それは、両手を大きく広げ、前傾姿勢での突撃を始めた。

人間に出せる速さかと思えるほどの速度で突っ込んで来るが、その姿勢から繰り出される攻撃はそれほど多くない。

注意すべきは両手と頭突きだ。


相手よりも姿勢を低くすれば、そのどちらも空を切るはず。

人間の動体に対する反応は上方向へは強いが、下への素早い動きには弱い。


テレジアは迫る両腕を躱すため、下へもぐりこんで胴を切り上げようとした。


テレジアに追いつけない両腕は、頭上をかすめる。

とった、とテレジアが確信した瞬間に、両足が消えた。


テレジアが潜り込んだことを認識した瞬間に、突進の勢いを殺さないように跳ぶなんて、想像できるはずもない。

凄まじい反射神経と動体視力である。


テレジアを飛び越えて、空中で一回転し、背後をとるようにして着地する。

そして、着地のために曲げた膝をそのまま跳躍に使い、テレジアの頭部へ回し蹴りを放つ。


流れるような一連の動きに、テレジアもやっとの思いでついていく。

咄嗟に左腕を曲げて防御するも、メイスで殴られたかのような重い一撃にテレジアの体勢が崩れた。

衝撃で頭が揺れ、視界が歪む。

倒れることはなかったが、敵の場所を、一瞬だけ見失った。


すると、背後から顔を覆われ、後ろから足をはらわれて、テレジアは砂浜に叩きつけられた。

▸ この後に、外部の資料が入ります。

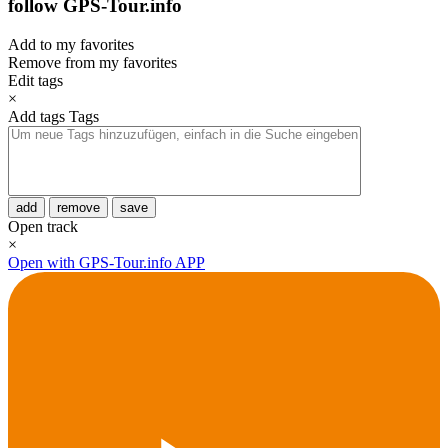
follow GPS-Tour.info
Add to my favorites
Remove from my favorites
Edit tags
×
Add tags
Tags
add
remove
save
Open track
×
Open with GPS-Tour.info APP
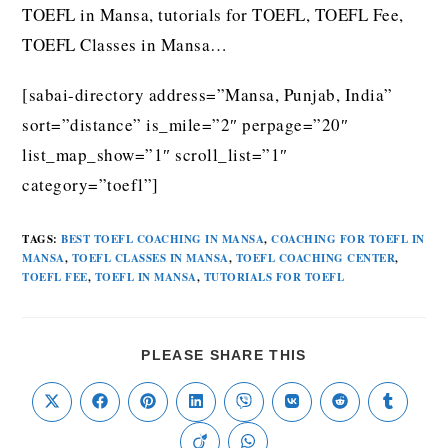
TOEFL in Mansa, tutorials for TOEFL, TOEFL Fee,
TOEFL Classes in Mansa…
[sabai-directory address=”Mansa, Punjab, India”
sort=”distance” is_mile=”2″ perpage=”20″
list_map_show=”1″ scroll_list=”1″
category=”toefl”]
TAGS
:
BEST TOEFL COACHING IN MANSA
,
COACHING FOR TOEFL IN
MANSA
,
TOEFL CLASSES IN MANSA
,
TOEFL COACHING CENTER
,
TOEFL FEE
,
TOEFL IN MANSA
,
TUTORIALS FOR TOEFL
PLEASE SHARE THIS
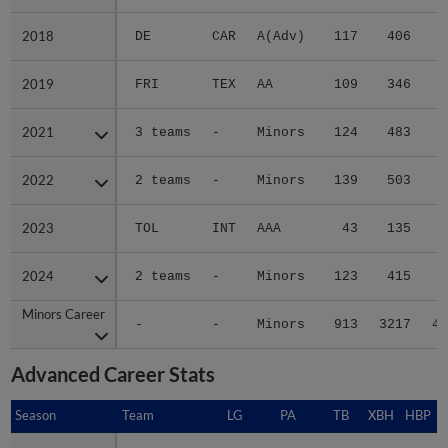
2018
2018
DE
CAR
A(Adv)
117
406
4
2019
2019
FRI
TEX
AA
109
346
3
2021
2021
3 teams
-
Minors
124
483
9
2022
2022
2 teams
-
Minors
139
503
7
2023
2023
TOL
INT
AAA
43
135
1
2024
2024
2 teams
-
Minors
123
415
7
Minors Career
Minors Career
-
-
Minors
913
3217
46
Advanced Career Stats
Season
Season
Team
LG
PA
TB
XBH
HBP
S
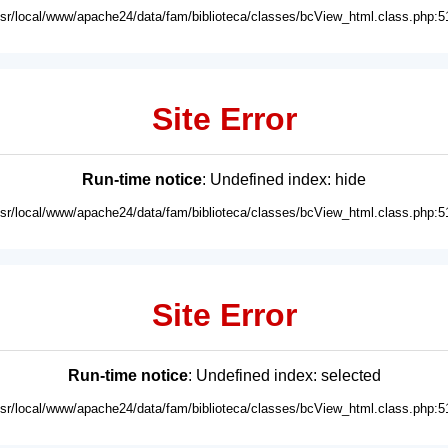
usr/local/www/apache24/data/fam/biblioteca/classes/bcView_html.class.php:5
Site Error
Run-time notice
: Undefined index: hide
usr/local/www/apache24/data/fam/biblioteca/classes/bcView_html.class.php:5
Site Error
Run-time notice
: Undefined index: selected
usr/local/www/apache24/data/fam/biblioteca/classes/bcView_html.class.php:5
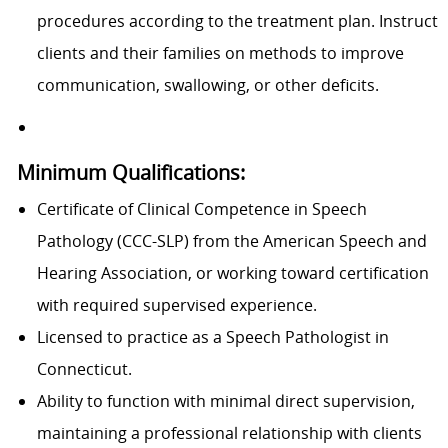
procedures according to the treatment plan. Instruct
clients and their families on methods to improve
communication, swallowing, or other deficits.
Minimum Qualifications:
Certificate of Clinical Competence in Speech
Pathology (CCC-SLP) from the American Speech and
Hearing Association, or working toward certification
with required supervised experience.
Licensed to practice as a Speech Pathologist in
Connecticut.
Ability to function with minimal direct supervision,
maintaining a professional relationship with clients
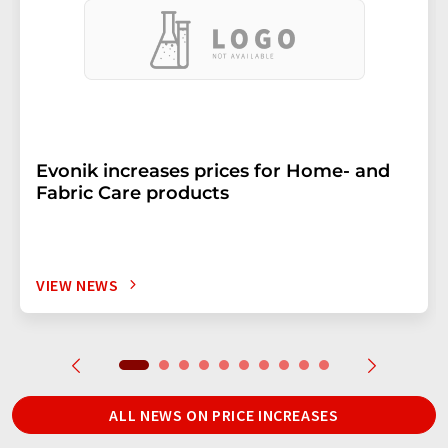
Evonik increases prices for Home- and
Fabric Care products
VIEW NEWS
ALL NEWS ON PRICE INCREASES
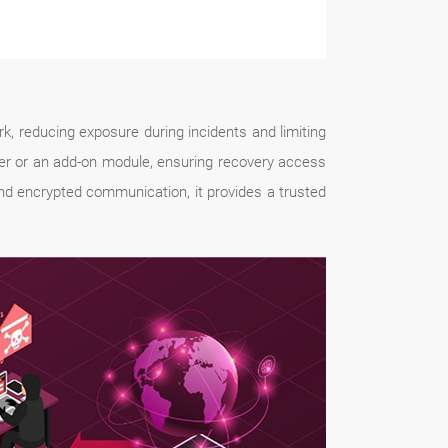
 reducing exposure during incidents and limiting
er or an add-on module, ensuring recovery access
nd encrypted communication, it provides a trusted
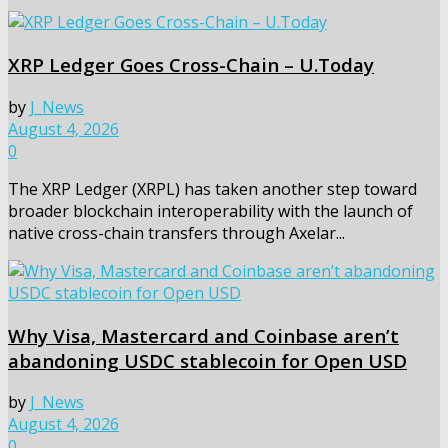
XRP Ledger Goes Cross-Chain – U.Today
by
J_News
August 4, 2026
0
The XRP Ledger (XRPL) has taken another step toward
broader blockchain interoperability with the launch of
native cross-chain transfers through Axelar...
Why Visa, Mastercard and Coinbase aren’t
abandoning USDC stablecoin for Open USD
by
J_News
August 4, 2026
0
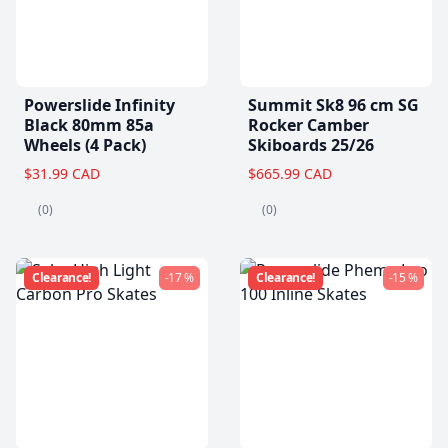
Powerslide Infinity
Summit Sk8 96 cm SG
Black 80mm 85a
Rocker Camber
Wheels (4 Pack)
Skiboards 25/26
$31.99 CAD
$665.99 CAD
(0)
(0)
Clearance!
-17 %
Clearance!
-15 %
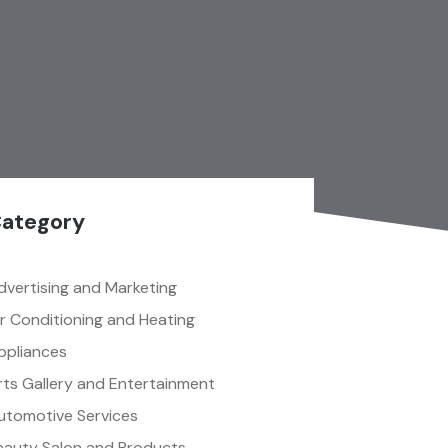
ategory
dvertising and Marketing
ir Conditioning and Heating
ppliances
rts Gallery and Entertainment
utomotive Services
eauty Salon and Products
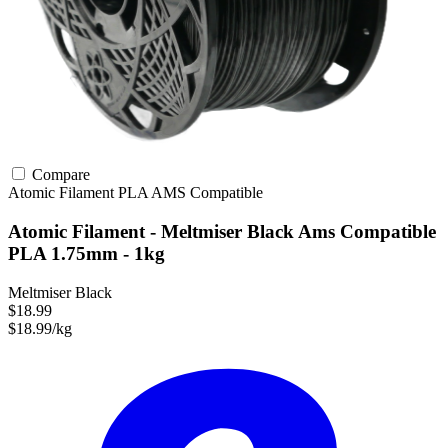
Compare
Atomic Filament
PLA
AMS Compatible
Atomic Filament - Meltmiser Black Ams Compatible
PLA 1.75mm - 1kg
Meltmiser Black
$18.99
$18.99/kg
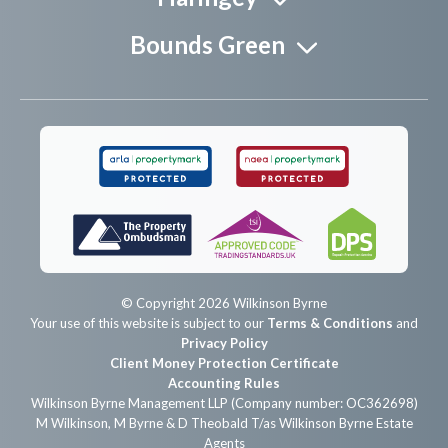
Bounds Green
© Copyright 2026 Wilkinson Byrne
Your use of this website is subject to our
Terms & Conditions
and
Privacy Policy
Client Money Protection Certificate
Accounting Rules
Wilkinson Byrne Management LLP (Company number: OC362698)
M Wilkinson, M Byrne & D Theobald T/as Wilkinson Byrne Estate
Agents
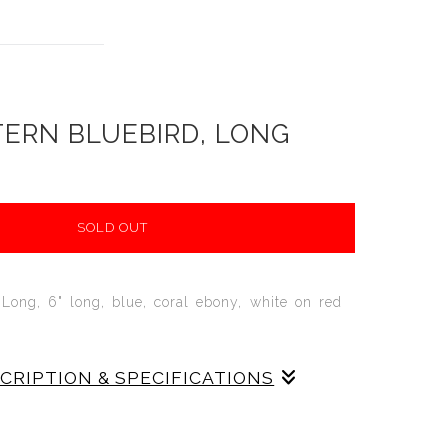
ERN BLUEBIRD, LONG
SOLD OUT
 Long, 6" long, blue, coral ebony, white on red
SCRIPTION & SPECIFICATIONS
uebird,
6" LONG
, The Long Easter Bluebird
p-cast in red stoneware and decorated in blue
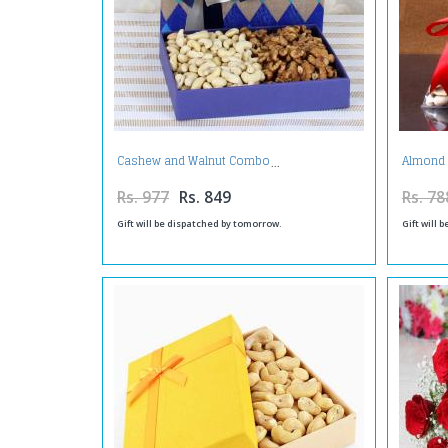
Cashew and Walnut Combo
Almond 
Rs. 977
Rs. 849
Rs. 78
Gift will be dispatched by tomorrow.
Gift will 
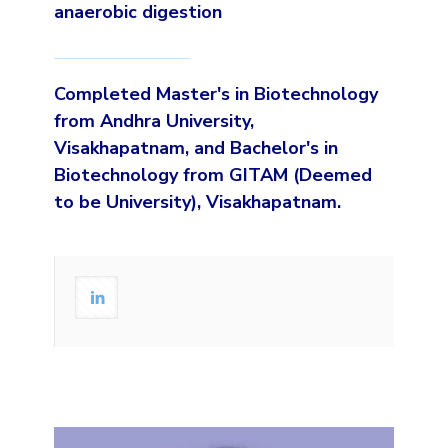
anaerobic digestion
Completed Master's in Biotechnology
from Andhra University,
Visakhapatnam, and Bachelor's in
Biotechnology from GITAM (Deemed
to be University), Visakhapatnam.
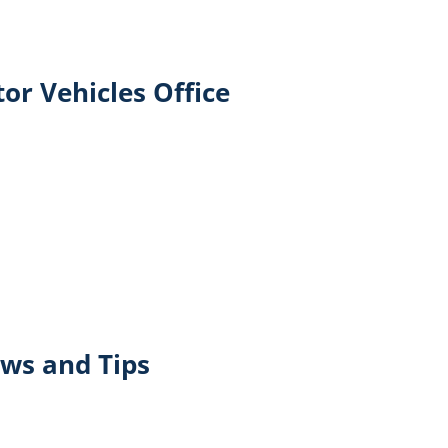
or Vehicles Office
ws and Tips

仰向けになり、上に乗られかけたところを、両足でそれの胴体を蹴り上げ、テレジアはなんとか脱出した。


(いったい、何者なの!?)


理性を失った狂人というだけでは説明がつかない。

明らかに戦い慣れている人間の動きだ。

テレジアと同程度か、それ以上に。


テレジアは本気を出すため、剣を斜め下に構える。

本来、テレジアが最も得意な型はこれだ。


鎧はまたも突進を繰り出すために、身をかがめた。

しかし、本能で危険性を察知したのか、テレジアに近づかない。


(来ないなら、こっちから行く!)


テレジアは軽く膝を曲げて、やつまでの距離、およそ五メートルを助走無しに跳躍した。

型はそのままに、着地と共に、剣を振り抜く。

完全に捉えたはずだったが、テレジアの剣は空を切った。


先程までそこにいたはずの鎧は、跡形もなく消えていた。

頭上では、黒い煙が揺らめき、空へのぼっていく。

それは、まるで山頂へと帰って行くようであった。


「なんだったの……?」


取り残されたテレジアは、茫然とその様子を眺めていた。